Distinct case scenarios
■ Ovarian remnant can also be found adherent to vaginal vault, bladder, bowel wall, ureter, and uterosacral ligament. In this situation, pelvic spaces need to be opened up to clearly delineate structures and remove ovarian remnant without injury to surrounding organs.If attached to bowel
■ If ovarian remnant is attached to bowel and is invading muscularis layer, part of bowel wall has to be resected and the bowel wall can be sutured in one or two layers using 3-0 polyglactin suture. Air-tight closure is confirmed by insufflating air through a proctoscope under water. A laparoscopic bowel clamp should be used to occlude the sigmoid during insufflation. If attached to bladder or ureter
■ If ovarian remnant is deeply embedded in bladder, the vesicovaginal space needs to be dissected. A probe in the vagina will help delineate the limits of the bladder. The ureters should be dissected to the level of the trigone. Sometimes a segment of ureter will need to be removed requiring procedures such as ureteroneocystostomy. If attached to vaginal vault
■ When ovarian tissue is attached to vaginal vault, part of these tissues will be resected followed by repair.
Additional points
■ Patients who had unilateral oophorectomy, FSH values are of no significance and many times we do not consider them to have ORS which can lead to continued distress and pain.
■ Presence of large mass with elevated CA125 suggests malignant change, although normal CA125 cannot exclude the diagnosis. As the tumor is in retroperitoneal location, ascites seems to be a rare associated feature.
PEARLS AND PITFALLS
Prevention of port site implantation of ovarian tissue.
Use tissue containment bag to remove specimen without spillage of tissue and irrigation of port site with copious amount of normal saline.
Identifying ovarian remnant yet times can be challenging secondary to adhesions from prior surgeries and there is a higher possibility of ureteric injuries in the process of resection of ovarian remnant.
Always first identify round ligament and try to open para-rectal space to visualize and dissect ureter away from ovarian remnant.
Left-side ovarian remnant is common as infundibulopelvic ligament on this side is short and lacks clear visualization due to sigmoid colon.
Can be prevented by mobilizing sigmoid medially.
When severe periovarian adhesions are encountered blunt dissection can leave part of ovarian cortical tissue leading to recurrence.

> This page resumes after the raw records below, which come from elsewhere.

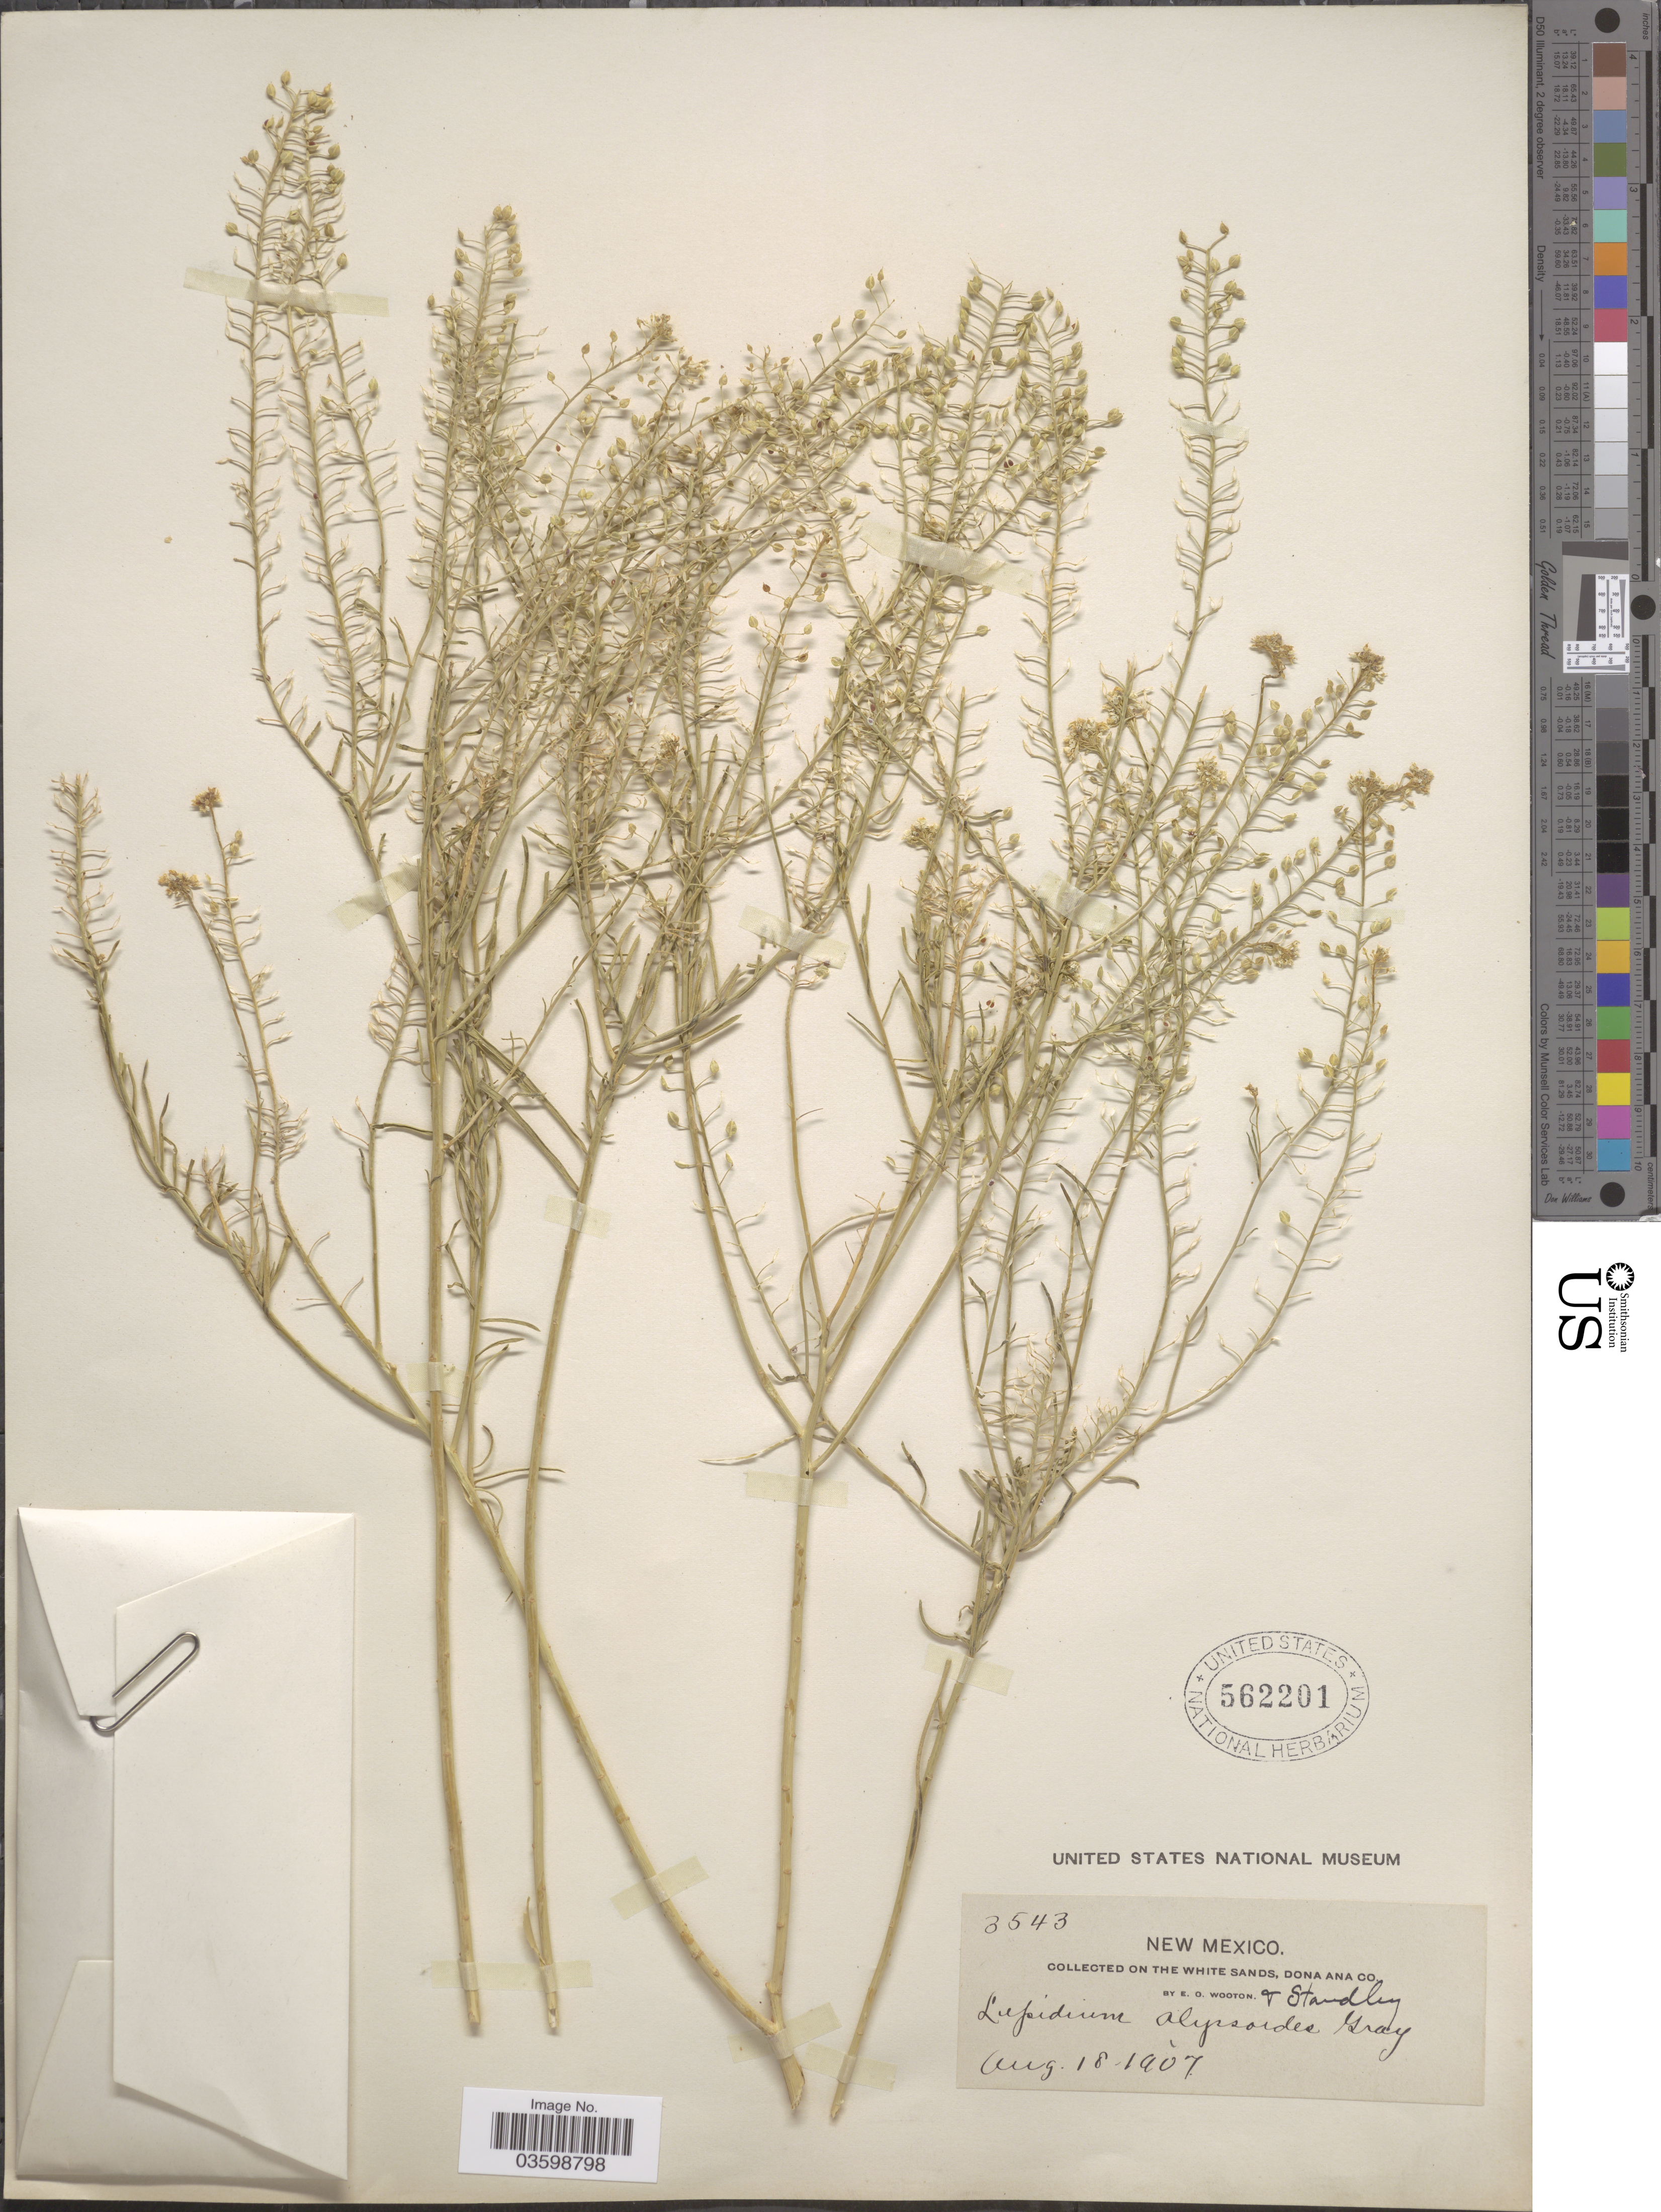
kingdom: Plantae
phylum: Tracheophyta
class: Magnoliopsida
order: Brassicales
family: Brassicaceae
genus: Lepidium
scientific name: Lepidium montanum var. alyssoides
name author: (A. Gray) M.E. Jones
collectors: E. O. Wooton & Standley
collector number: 3543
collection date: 1907-08-18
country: United States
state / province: New Mexico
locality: On the White Sands, Dona Ana Co.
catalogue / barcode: US 562201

Always perform sharp meticulous dissection.
POSTOPERATIVE CARE
■ Try to avoid parenteral pain medications. Consider oral NSAIDs and opioids. Resume regular diet. Remove the Foley as soon as possible unless you have created a cystotomy to excise the tissue. Discharge instructions for increase in abdominal pain, nausea, vomiting, and fever should be given. The patients should be followed up in 2 weeks.
OUTCOMES
■ Surgical treatment for ovarian remnant or ovarian retention syndrome is effective but is most effective in patients with no other pain-related diagnoses.
■ In a large study done at Mayo clinic by Magtibay et al.,5 out of 186 only one had recurrence of ORS and 90% had resolution of symptoms when above surgical principles were followed which were originally described by Webb in 1989.9
COMPLICATIONS
■ The incidence of injury to the bladder, ureter, and bowel at laparotomy for ovarian remnant is estimated to be 3% to 33%, with injuries to the ureter significantly greater by laparotomy than by laparoscopy.3
■ A recent study of ovarian remnant managed by laparoscopy by Nezhat et al.7 reported the rate of intraoperative complications at 5.8%, with fourintraoperative complications in 69 laparoscopies. However, there were no ureteral injuries. This series and others1,4 have demonstrated that the rate of complications with laparoscopic treatment of ovarian remnant is comparable to or lower than those reported in laparotomy.
■ In a comparative study done by Zapardiel et al.,10 between all surgical approaches laparoscopic route has less blood loss, lower postoperative complications, and shorter length of stay.